Three Battleforces will provide you with sixty Warriors, nine Destroyers and
fifteen Scarab Swarms for $240 USD from GW, but if you go online, stores like Wargaming World can provide a 20-30% discount. This may seem like a lot to start with but it provides you with the basis of a full 1500 point army. You probably wont use all this stuff so here's some tips to save more money by converting. You've just save around $75 USD.

*Conversion Tips*

Heavy Destroyers = Destroyers with bigger guns, Yes? Well, get using your imagination and convert three Destroyers into Heavy Destroyers. Extend the guns, bulk them out.

Do you really need sixty Warriors? I think not. Convert 8 or so into Flayed Ones, by reposing them and making some claws, sculpt some flesh onto there backs. Convert another 8 or so into Immortals, modify the gun, bulk their shoulders out and you've just saved over $150 USD by creating your own Flayed Ones and Immortals.

You could buy a Lord or convert one. Depends if you want to, as those models are really nice and its only one model.

*Models generated from the three Battleforces.*

1 Necron Lord (Modified from a Necron Warrior)
8 Immortals (Modified from Necron Warriors)
8 Flayed Ones (Modified from Necron Warriors)
43 Warriors
15 Scarab Swarms
6 Destroyers
3 Heavy Destroyers (Modified from Destroyers)

Reasonable force isn't it. By buying more stuff like Wraiths, Destroyer Lord and a Monolith, you could end up with something similar to this list.

Necron Lord	Points:	180
Destroyer Body, Resurrection Orb, Warscythe

Immortals	Points:	168
6 Immortals with Gauss Blasters

Flayed Ones	Points:	144
8 Flayed Ones with Claws

Warriors	Points:	216
12 Warriors with Gauss Flayers 

Warriors	Points:	216
12 Warriors with Gauss Flayers 

Warriors	Points:	216
12 Warriors with Gauss Flayers 

Wraiths	Points:	123
3 Wraiths with Barbed Tail, Claws

Monolith	Points:	235

1500pt

And still have models left over, to mix in and run in a 2000pt list. Overall the first purchase of three Battleforces may seem a lot but it isn't really.

I'll add others soon.


----------



## foulacy (Nov 24, 2007)

It really is alot easier though just to outright buy the models your self though, i bought one battle-force ( i got 28 warriors 3 destroyers and 7 scarab swamrs though ?????? )

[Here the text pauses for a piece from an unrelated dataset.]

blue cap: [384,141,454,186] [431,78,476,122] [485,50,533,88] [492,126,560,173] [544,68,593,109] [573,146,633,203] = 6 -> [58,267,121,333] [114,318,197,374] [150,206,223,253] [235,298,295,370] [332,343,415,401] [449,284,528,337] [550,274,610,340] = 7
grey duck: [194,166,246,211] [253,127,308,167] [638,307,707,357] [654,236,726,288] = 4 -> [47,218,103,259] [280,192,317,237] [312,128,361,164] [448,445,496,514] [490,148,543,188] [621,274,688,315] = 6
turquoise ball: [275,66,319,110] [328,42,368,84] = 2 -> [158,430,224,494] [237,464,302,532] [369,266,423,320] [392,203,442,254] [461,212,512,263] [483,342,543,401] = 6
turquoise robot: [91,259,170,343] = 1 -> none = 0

Then i bought 9 immortals, 8 flayed ones, 2 lords 3 heavy destroyers and a nightbringer

It really is a cheep army to start off with though, your tips would help some one alot of they didnt want to buy all the models or couldnt afford it. Some people might be hopeless at converting and broke though.


----------



## DarknessWithin (Jan 4, 2009)

Hey Pickle. I think you made a small mistake...
It contains twenty eight Warriors, three Destroyers and seven Scarab Swarms.
Also wouldn't converting the models be hard. And Necrons Phase out if they lose too many people, so it'd be better to have a lot of warriors. 
Other then that it's pretty good


----------



## the cabbage (Dec 29, 2006)

It's a good idea for the youngsters.


----------



## Lord of Rebirth (Jun 7, 2008)

I don't know Necrons but if you are gonna continue on with other armies like CSMs and Eldar I'd be happy to help with my input.


----------



## Coffeemug (Jan 4, 2008)

> Then i bought 9 immortals, 8 flayed ones, 2 lords 3 heavy destroyers and a nightbringer
> 
> It really is a cheep army to start off with though, your tips would help some one alot of they didnt want to buy all the models or couldnt afford it. Some people might be hopeless at converting and broke though.


That is not cheap. Holy crap!! That's at the least 350 bucks for way less. I like the three battle forces idea better.
More bang for your buck.

Heck get the warrior phalanx for 200. That's an even better deal I think because you get a monolith and a lord with two battle forces. 1500 pts in a box.:good:


----------



## willem the beterthan (Dec 28, 2008)

budget 40k sounds like a armord companey made of paper tanks 

neckrons are sweat but a few to maney blast templats and its fase out time


----------